Prosecutors say that Khazzani had flown from Antakya, Turkey, near the Syrian border to Tirana, Albania, on June 4.

Khazzani denied during interrogation that he had traveled to Turkey, which prosecutors believe may have indicated he had been in Syria, where large swathes are under the control of Islamist militants including the so-called Islamic State.

Police say that under questioning, Khazzani initially said he had found a bag of weapons the night before in a Brussels park and planned to use them to rob passengers because he was hungry. But the prosecution says his explanations appeared "far-fetched" and that the man has stopped speaking to investigators.

The bag recovered included a rifle, 270 rounds of ammunition, a 9mm pistol, a box-cutter and a bottle of gasoline, the prosecutor said.

Prosecutors are also suspicious over how Khazzani was able to afford a 149-euro ($171-dollar) first-class train ticket, given his claims to sleeping in a park in Brussels.

Ticket agents at the station have told investigators that Khazzani paid in cash and turned down an earlier train, which Molins said was an indication the target had been chosen in advance.

Belgium opens parallel investigation

Belgien Thalys-Anschlag Polizei
Image: Reuters/F. Lenoir

Meanwhile, authorities in Belgium said that police had searched two apartments and confiscated possible evidence on Monday as part of the investigation.

In a statement, the prosecutor said the searches took place in the Sint-Jans-Molenbeek neighborhood of Brussels. No one was arrested. And the case was immediately turned over to the anti-terrorism unit of the Paris prosecutor's office.

A Spanish counterterrorism source said Khazzani had lived in Spain for seven years until 2014, where he had attracted the attention of authorities by making extremist comments defending violent jihad, attending a radical mosque in the port of Algeciras, and being involved in low-level drug trafficking.
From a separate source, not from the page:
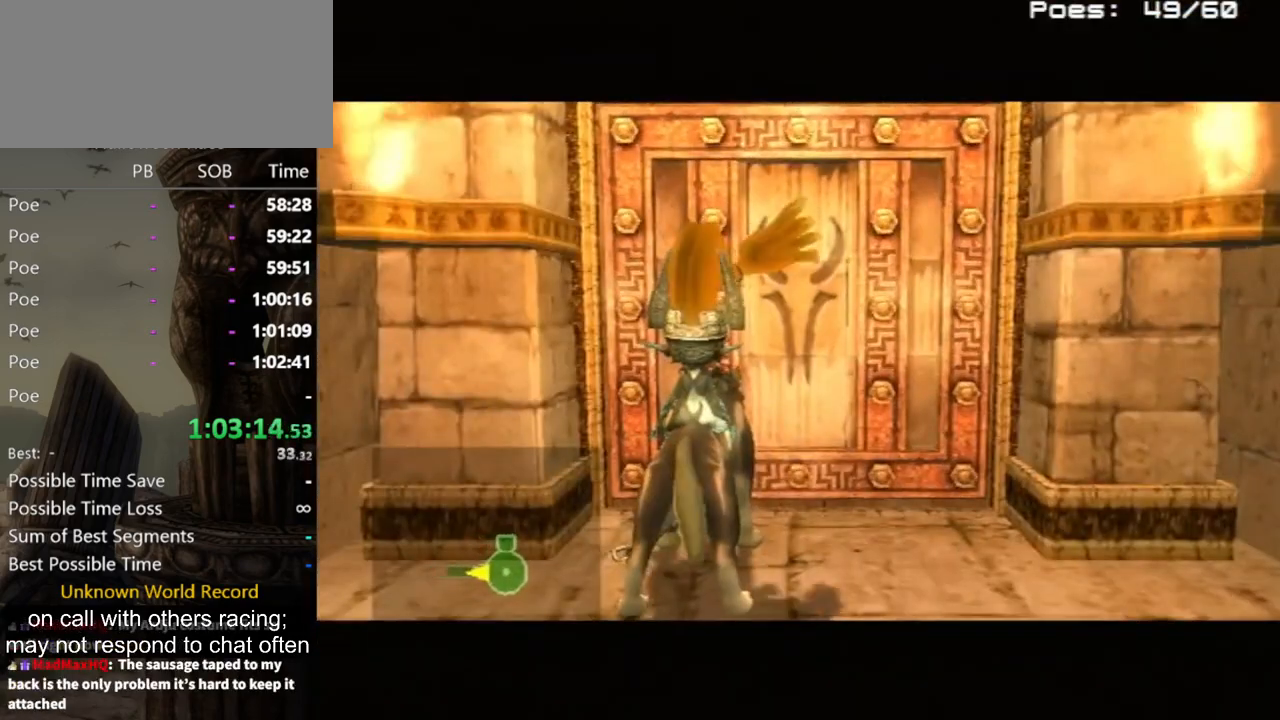
{"buttons": [], "left_stick": "center", "right_stick": "center", "events": []}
His father said he left for France to work for mobile phone operator Lycamobile. The company confirmed that Khazzani stayed for two months in early 2014 but left because he did not have the required papers to work legally.

French intelligence sources, however, told the AFP news agency that Khazzani only came on to their radar in May this year when German authorities warned he had boarded a plane for Turkey and could have visited Syria.